### Exercise goal
Your job with the data below is to output exactly the lines from the one holding "- plate [389,323,443,345]" down to the one holding "- kettle [713,258,774,323]", both included, and no others.
----------
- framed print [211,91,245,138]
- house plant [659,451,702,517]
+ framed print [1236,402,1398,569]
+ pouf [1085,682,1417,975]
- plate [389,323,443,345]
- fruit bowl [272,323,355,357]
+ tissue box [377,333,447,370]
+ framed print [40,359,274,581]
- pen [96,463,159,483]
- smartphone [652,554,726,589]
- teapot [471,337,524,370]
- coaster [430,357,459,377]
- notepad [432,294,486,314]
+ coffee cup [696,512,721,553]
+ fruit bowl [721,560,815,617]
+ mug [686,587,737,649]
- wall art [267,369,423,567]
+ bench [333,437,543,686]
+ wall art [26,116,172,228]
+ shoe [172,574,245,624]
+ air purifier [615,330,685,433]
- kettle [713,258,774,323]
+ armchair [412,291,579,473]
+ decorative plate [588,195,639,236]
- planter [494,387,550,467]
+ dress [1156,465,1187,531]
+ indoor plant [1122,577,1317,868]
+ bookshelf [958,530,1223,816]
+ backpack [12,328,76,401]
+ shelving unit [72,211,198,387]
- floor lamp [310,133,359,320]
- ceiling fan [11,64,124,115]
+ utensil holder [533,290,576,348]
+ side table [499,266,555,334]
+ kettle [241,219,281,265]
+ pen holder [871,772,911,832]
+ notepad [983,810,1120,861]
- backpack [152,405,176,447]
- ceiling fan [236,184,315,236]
----------
### Solution
- plate [389,323,443,345]
- fruit bowl [272,323,355,357]
+ tissue box [377,333,447,370]
+ framed print [40,359,274,581]
- pen [96,463,159,483]
- smartphone [652,554,726,589]
- teapot [471,337,524,370]
- coaster [430,357,459,377]
- notepad [432,294,486,314]
+ coffee cup [696,512,721,553]
+ fruit bowl [721,560,815,617]
+ mug [686,587,737,649]
- wall art [267,369,423,567]
+ bench [333,437,543,686]
+ wall art [26,116,172,228]
+ shoe [172,574,245,624]
+ air purifier [615,330,685,433]
- kettle [713,258,774,323]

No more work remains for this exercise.